Local banks and technology heavyweights including Venture Corp have slipped back to their 2017 levels, while some counters of property developers have fallen to levels last seen in 2016.
This happened as a confluence of factors, including trade war and global growth concerns, as well as local property cooling measures, continued to weigh on investor sentiment.
Local banks fell over concerns that new loans growth might ease in line with the possible slowdown in property transactions in the coming quarters.
DBS lost 39 cents to $23.71 and UOB shed 7 cents to $24.95 respectively - levels last seen in November last year.
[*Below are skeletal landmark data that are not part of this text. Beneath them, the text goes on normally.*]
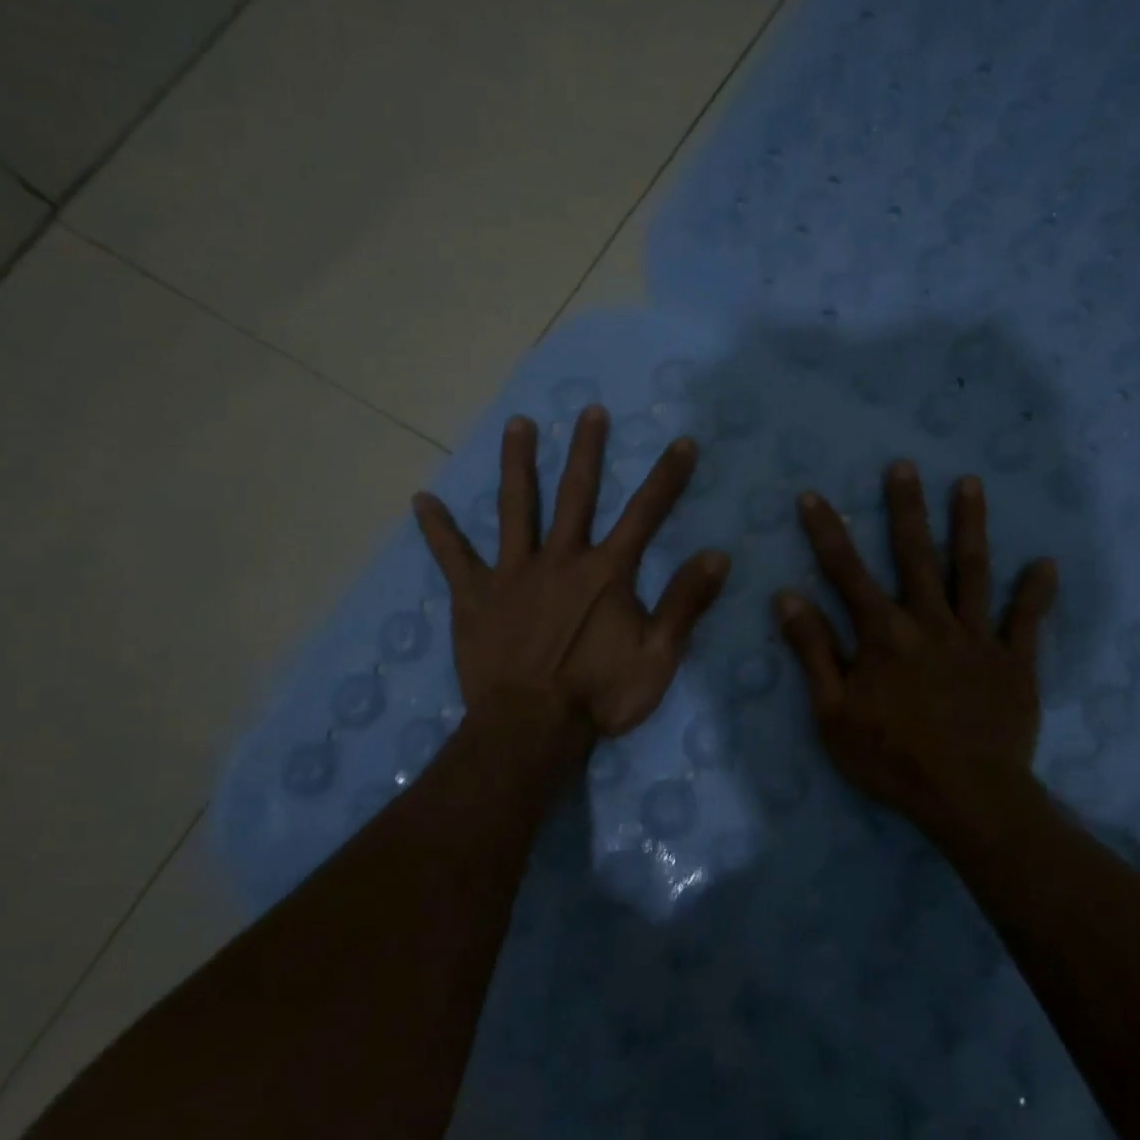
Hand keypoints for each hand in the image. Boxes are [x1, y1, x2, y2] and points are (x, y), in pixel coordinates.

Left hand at [412, 407, 730, 744]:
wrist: (529, 729)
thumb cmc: (598, 696)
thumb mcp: (658, 657)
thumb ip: (685, 604)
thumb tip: (717, 555)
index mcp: (606, 573)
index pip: (645, 514)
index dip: (667, 477)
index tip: (682, 442)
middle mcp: (560, 559)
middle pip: (575, 494)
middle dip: (587, 451)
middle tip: (590, 410)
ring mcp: (513, 573)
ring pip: (515, 508)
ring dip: (517, 464)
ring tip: (517, 424)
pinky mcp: (475, 596)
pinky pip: (452, 557)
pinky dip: (438, 529)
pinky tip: (422, 500)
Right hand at [776, 461, 1056, 844]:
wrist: (967, 798)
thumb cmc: (890, 758)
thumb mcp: (832, 712)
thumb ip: (813, 651)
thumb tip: (788, 596)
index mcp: (883, 635)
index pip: (846, 572)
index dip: (827, 532)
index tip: (813, 496)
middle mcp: (929, 623)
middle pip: (915, 556)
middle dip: (906, 508)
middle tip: (904, 466)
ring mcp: (976, 639)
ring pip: (973, 572)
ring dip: (970, 526)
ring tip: (971, 484)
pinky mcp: (1014, 663)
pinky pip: (1026, 621)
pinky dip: (1036, 592)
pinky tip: (1046, 562)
OCBC, meanwhile, dipped four cents to $10.60, a price that it has not fallen below since June last year.
Investors are eyeing UOB's third-quarter results, which are to be released before trading starts today.
"With local interest rates rising, that will likely mean net interest margins of banks are likely to increase," CMC market analyst Margaret Yang said.
The July 6 property cooling measures, coupled with the latest development controls, are not expected to impact the third-quarter earnings of local developers, Ms Yang added.
However, poor sentiment has pummelled key developers, including City Developments, which fell as much as 1.6 per cent to $7.97 at the opening before paring losses to finish 1.2 per cent lower at $8. CDL last traded below the $8 levels in March 2016.
Chinese developer Yanlord Land lost 2.5 per cent or three cents to $1.19, a level not seen since August 2016.
Andrew Chow, head of research at UOB KayHian, attributed weakness in property stocks in part to concerns over "possible provisioning of some developers' land bank in the fourth quarter".
"Because of the cooling measures, land valuers may look to cut the valuation of land bank of some developers," he said.
Technology solutions provider Venture Corp sank 1.7 per cent or 27 cents to $15.75, a level last seen in September 2017. Contract manufacturer H-iP International clawed back ground from a low of 75 cents - a level last seen in May 2017 to close a smidgeon higher at 81 cents.
Even casino operator Genting Singapore took a beating, slipping 2.2 per cent or two cents to 89 cents - a level last seen in January 2017.
Mr Chow noted that trade war-related disruption to the supply chain will likely be more apparent from the fourth-quarter.
Maybank Kim Eng analyst Chua Hak Bin believes the trade war may be attracting more firms to set up operations in Asean to circumvent the tariffs.
A recent American Chamber of Commerce survey showed that 18.5 per cent of some 420 US firms in China indicated plans to relocate their manufacturing facilities to Asean to avoid tariffs.
"Sectors such as consumer products, industrial, technology & telecommunications hardware, automotive and chemicals have indicated interest in South-east Asia," Mr Chua said.